L’ouvrage, que publient les Éditions Riveneuve, nous aide par sa clarté et son esprit de synthèse à mieux comprendre les défis contemporains du droit international face aux violations massives des normes humanitaires et pénales par le gouvernement et l’armée d’Israël. En faisant de Gaza un miroir des fragilités du système juridique international, l’auteur ne souligne pas simplement l’« échec » du droit, mais il invite à repenser son usage, ses limites, et les conditions de son renforcement à l’avenir. Jérôme Heurtaux tient pour vrai que la communauté internationale échoue à faire respecter les normes qu’elle s’est fixées, témoignant d’un fossé entre l’universalisme normatif et les rapports de force réels. La critique postcoloniale n’est pas mise à l’écart, bien au contraire ! Elle est un des nœuds de la problématique. L’enseignant-chercheur met aussi en évidence la tension entre universalisme normatif et réalités concrètes, illustrant le fait que le droit international n’est pas seulement un ensemble de règles, mais un outil dont l’efficacité dépend des volontés politiques et de la coopération internationale. Le droit risque-t-il dans ces conditions de subir un « désarmement durable » ?

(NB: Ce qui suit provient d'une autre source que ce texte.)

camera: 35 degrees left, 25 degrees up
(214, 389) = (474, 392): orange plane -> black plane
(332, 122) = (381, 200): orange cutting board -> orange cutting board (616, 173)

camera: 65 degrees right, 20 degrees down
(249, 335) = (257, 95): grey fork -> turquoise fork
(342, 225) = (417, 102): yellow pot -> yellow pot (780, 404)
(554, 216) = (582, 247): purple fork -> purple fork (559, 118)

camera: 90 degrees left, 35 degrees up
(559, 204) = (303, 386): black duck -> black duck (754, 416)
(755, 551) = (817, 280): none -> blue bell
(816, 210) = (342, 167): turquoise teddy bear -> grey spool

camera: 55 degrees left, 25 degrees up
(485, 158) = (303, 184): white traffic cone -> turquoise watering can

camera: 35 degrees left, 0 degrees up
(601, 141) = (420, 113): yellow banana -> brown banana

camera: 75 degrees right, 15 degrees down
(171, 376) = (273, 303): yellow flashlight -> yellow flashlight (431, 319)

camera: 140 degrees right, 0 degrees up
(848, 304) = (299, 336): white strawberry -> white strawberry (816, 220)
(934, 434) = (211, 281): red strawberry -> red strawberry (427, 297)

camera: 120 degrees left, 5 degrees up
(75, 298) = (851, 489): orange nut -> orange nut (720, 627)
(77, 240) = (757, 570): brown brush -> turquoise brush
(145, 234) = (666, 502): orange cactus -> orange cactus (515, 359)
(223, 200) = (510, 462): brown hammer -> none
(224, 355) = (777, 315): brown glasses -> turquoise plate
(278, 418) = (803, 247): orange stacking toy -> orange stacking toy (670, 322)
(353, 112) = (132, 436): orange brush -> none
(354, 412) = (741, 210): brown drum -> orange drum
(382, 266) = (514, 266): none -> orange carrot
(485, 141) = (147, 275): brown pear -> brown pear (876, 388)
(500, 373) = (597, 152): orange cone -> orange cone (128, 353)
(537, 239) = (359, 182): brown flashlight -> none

Si le droit international n’est pas mort, son autorité est cependant fragilisée par l’absence de volonté politique des États de le faire respecter.
L’essai ne démontre pas la disparition du droit international. Il révèle plutôt une transition vers un ordre juridique où la contrainte demeure l’horizon de la légitimité politique. La guerre à Gaza apparaît ainsi comme un moment critique de la capacité du droit international à préserver ce qu’il a de plus universel face aux rapports asymétriques entre les États et les politiques criminelles de certains d’entre eux. « Sans le droit international, dit-il, la situation n’aurait-elle pas été pire qu’avec lui, même s’il n’a pas été respecté ? ». Le droit est devenu un instrument politique, vulnérable aux rapports de puissance. Sommes-nous devant une impasse ? Si Jérôme Heurtaux ne répond pas formellement à cette question, il nous permet en tout cas de réfléchir à ce nouvel ordonnancement du monde, et à la manière dont le monde répond aux violations des règles et aux crises humanitaires les plus meurtrières. Merci de nous y aider.